The plans for Western Undercliff in Ramsgate also include a café with an outdoor seating area and public toilets.
The seafront site is currently occupied by a run-down building which was a café until 2014 when a burst water pipe fractured the structure, forcing the owners to close.
Previously, up until the 1980s, the beach front had huts, chalets and other facilities, but these were demolished in 1995 to make way for an access road to the harbour.
Now, plans by Western Undercliff Ltd to transform the site have been approved by Thanet District Council planners, with developers saying it will create a destination restaurant and "bolster tourism".
Hume Planning, agent for the developer, says it would be a "truly distinctive landmark building".
It will have eight flats over the first, second and third floor, and the fourth will be a restaurant and bar.
The ground floor will have a café with outdoor seating and there will stairs and lifts to serve the restaurant and flats.
In planning documents, Hume said: "The design of the building is innovative and contemporary but respectful of its sensitive coastal location.
"Each floor of the building is set back from the west elevation to create a tiered effect and will take the appearance of the bow of a ship.
"A critical driver of this submission has been the optimisation and regeneration of this sustainable located brownfield site to provide a landmark building and ‘destination’ restaurant, to not only support the function of the beach, but re-provide a valued community use and high quality housing.
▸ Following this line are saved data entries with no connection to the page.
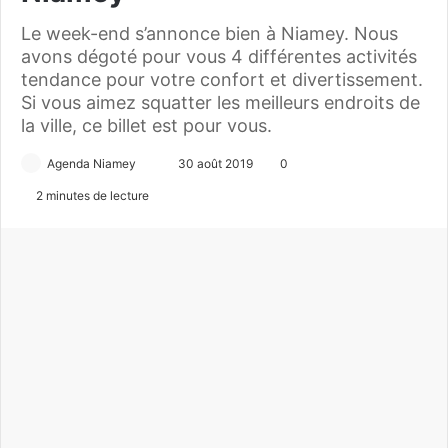
Le week-end s’annonce bien à Niamey. Nous
avons dégoté pour vous 4 différentes activités
tendance pour votre confort et divertissement.
Si vous aimez squatter les meilleurs endroits de
la ville, ce billet est pour vous.
Agenda Niamey
E
30 août 2019
0
n
2 minutes de lecture
v
o
y
e
r
u
n
c
o
u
"The scheme will provide an economic benefit through the re-instatement of the café use and new restaurant, which will bolster local tourism.
"The provision of new housing also plays an important role in supporting wider economic growth, together with short-term construction employment and that of associated industries.
"The development would make a positive contribution towards the supply of small housing within an area experiencing an acute shortage, with the site also benefitting from a sustainable location from where local services and facilities are accessible."